When she died, Dorothy had already lost her husband and dance partner, Bill, her sister and best friend, Margaret, and two sons, Mike and Tom. And yet, again she survived. She coped by remembering them with an empty seat at the Thanksgiving table, set with her best china and a glass of wine.

By the time she was in her late-nineties, most of her friends had already died. But Dorothy was determined to stay in her own home and live out her life on her own terms. She filled her house with imaginary friends ~ a tiny sheik who sat on top of her counter and talked to her and a houseful of children who ran up and down the stairs, making a lot of noise. Now her happy place was filled with memories of the people she loved. I am very grateful to have been a part of that.

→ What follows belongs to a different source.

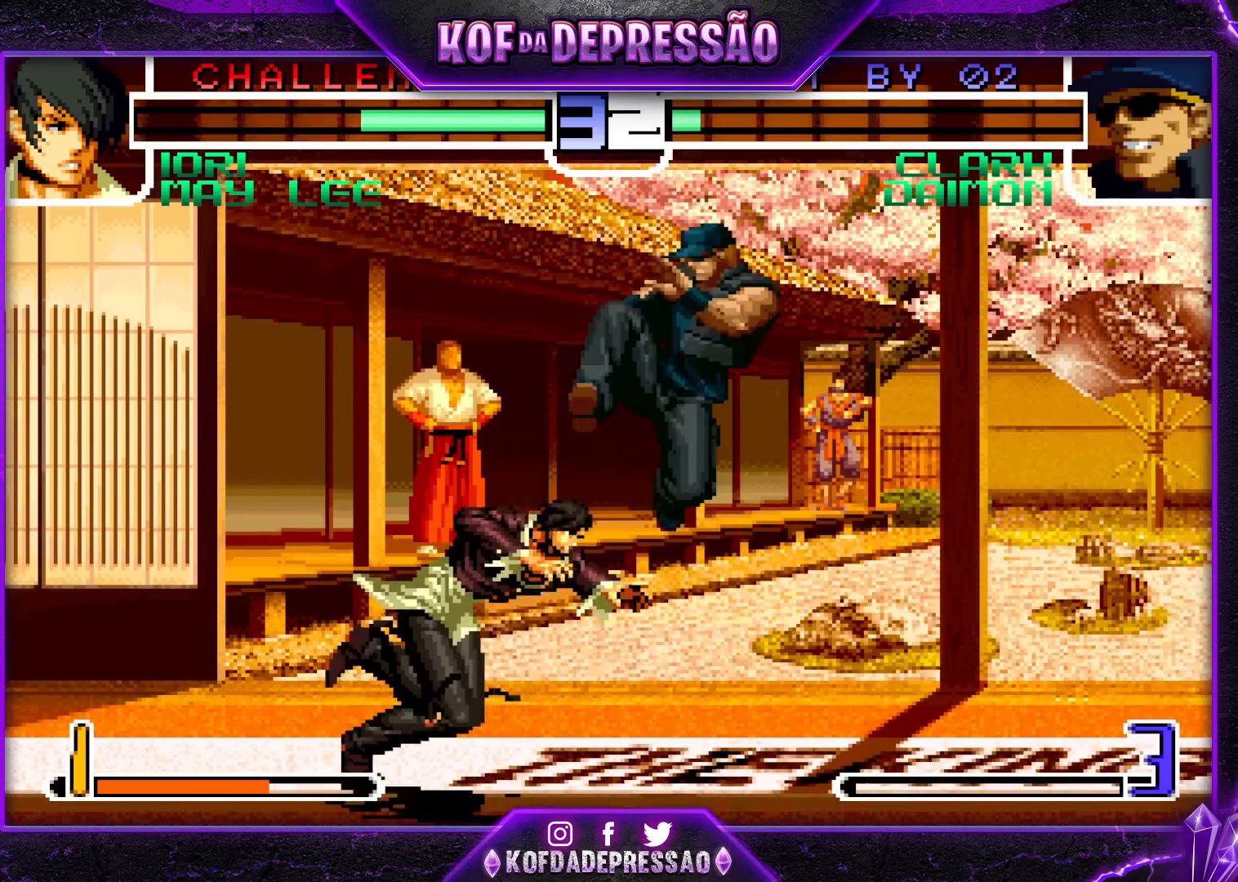
{"buttons": [], "left_stick": "left", "events": [[250, "left_stick", "left"]]}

This poem by Kathleen O’Mara, is making its way around the internet.  It reminds me of the life of sweet Dorothy Gorman Hein, who lived through many, very difficult times and always emerged stronger, more determined, and with her sense of humor still intact. May we all follow her example.

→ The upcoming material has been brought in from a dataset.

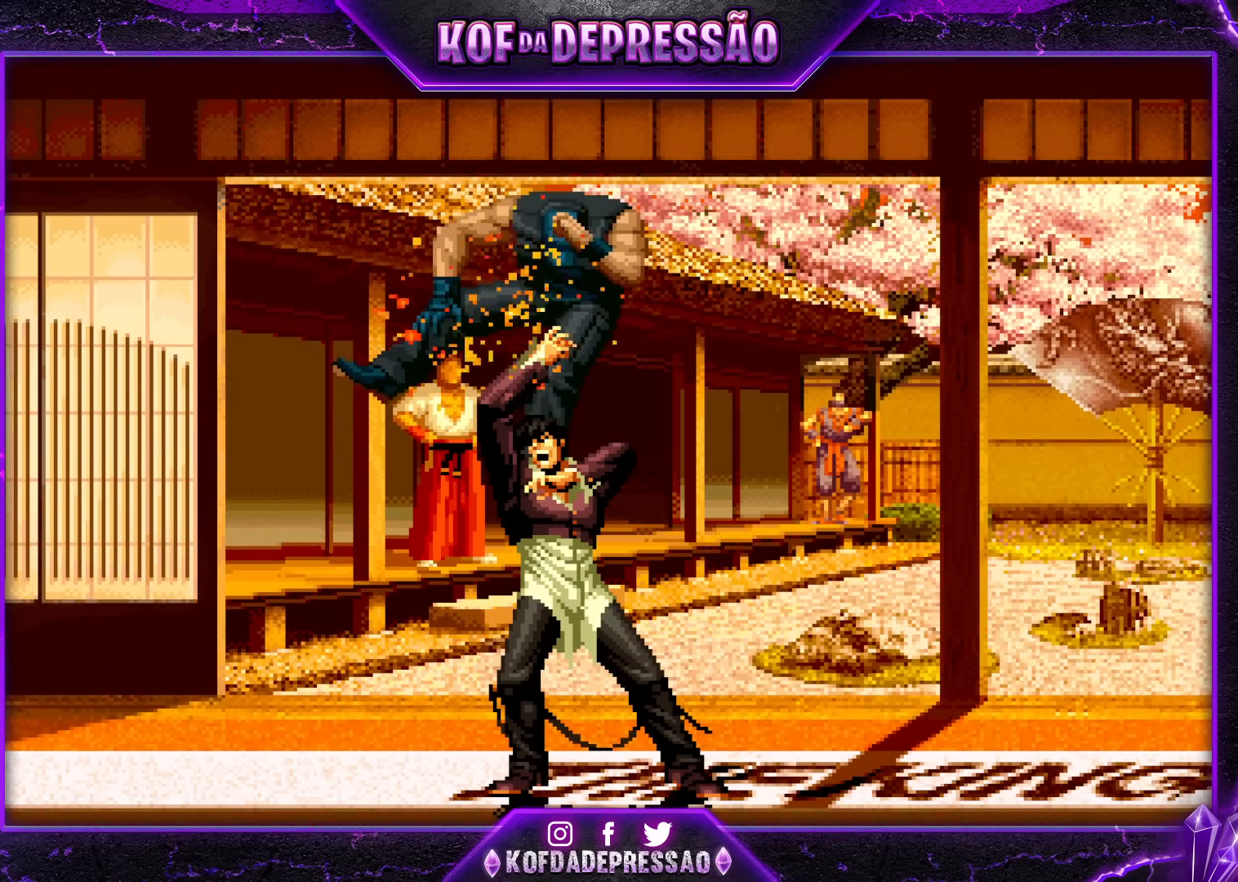
{"buttons": [], "left_stick": "center", "events": [[383, "left_stick", "center"]]}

And the people stayed home. And read books, and listened, and rested, and exercised, and made art, and played games, and learned new ways of being, and were still. And listened more deeply. Some meditated, some prayed, some danced. Some met their shadows. And the people began to think differently.

And the people healed. And, in the absence of people living in ignorant, dangerous, mindless, and heartless ways, the earth began to heal.

And when the danger passed, and the people joined together again, they grieved their losses, and made new choices, and dreamed new images, and created new ways to live and heal the earth fully, as they had been healed.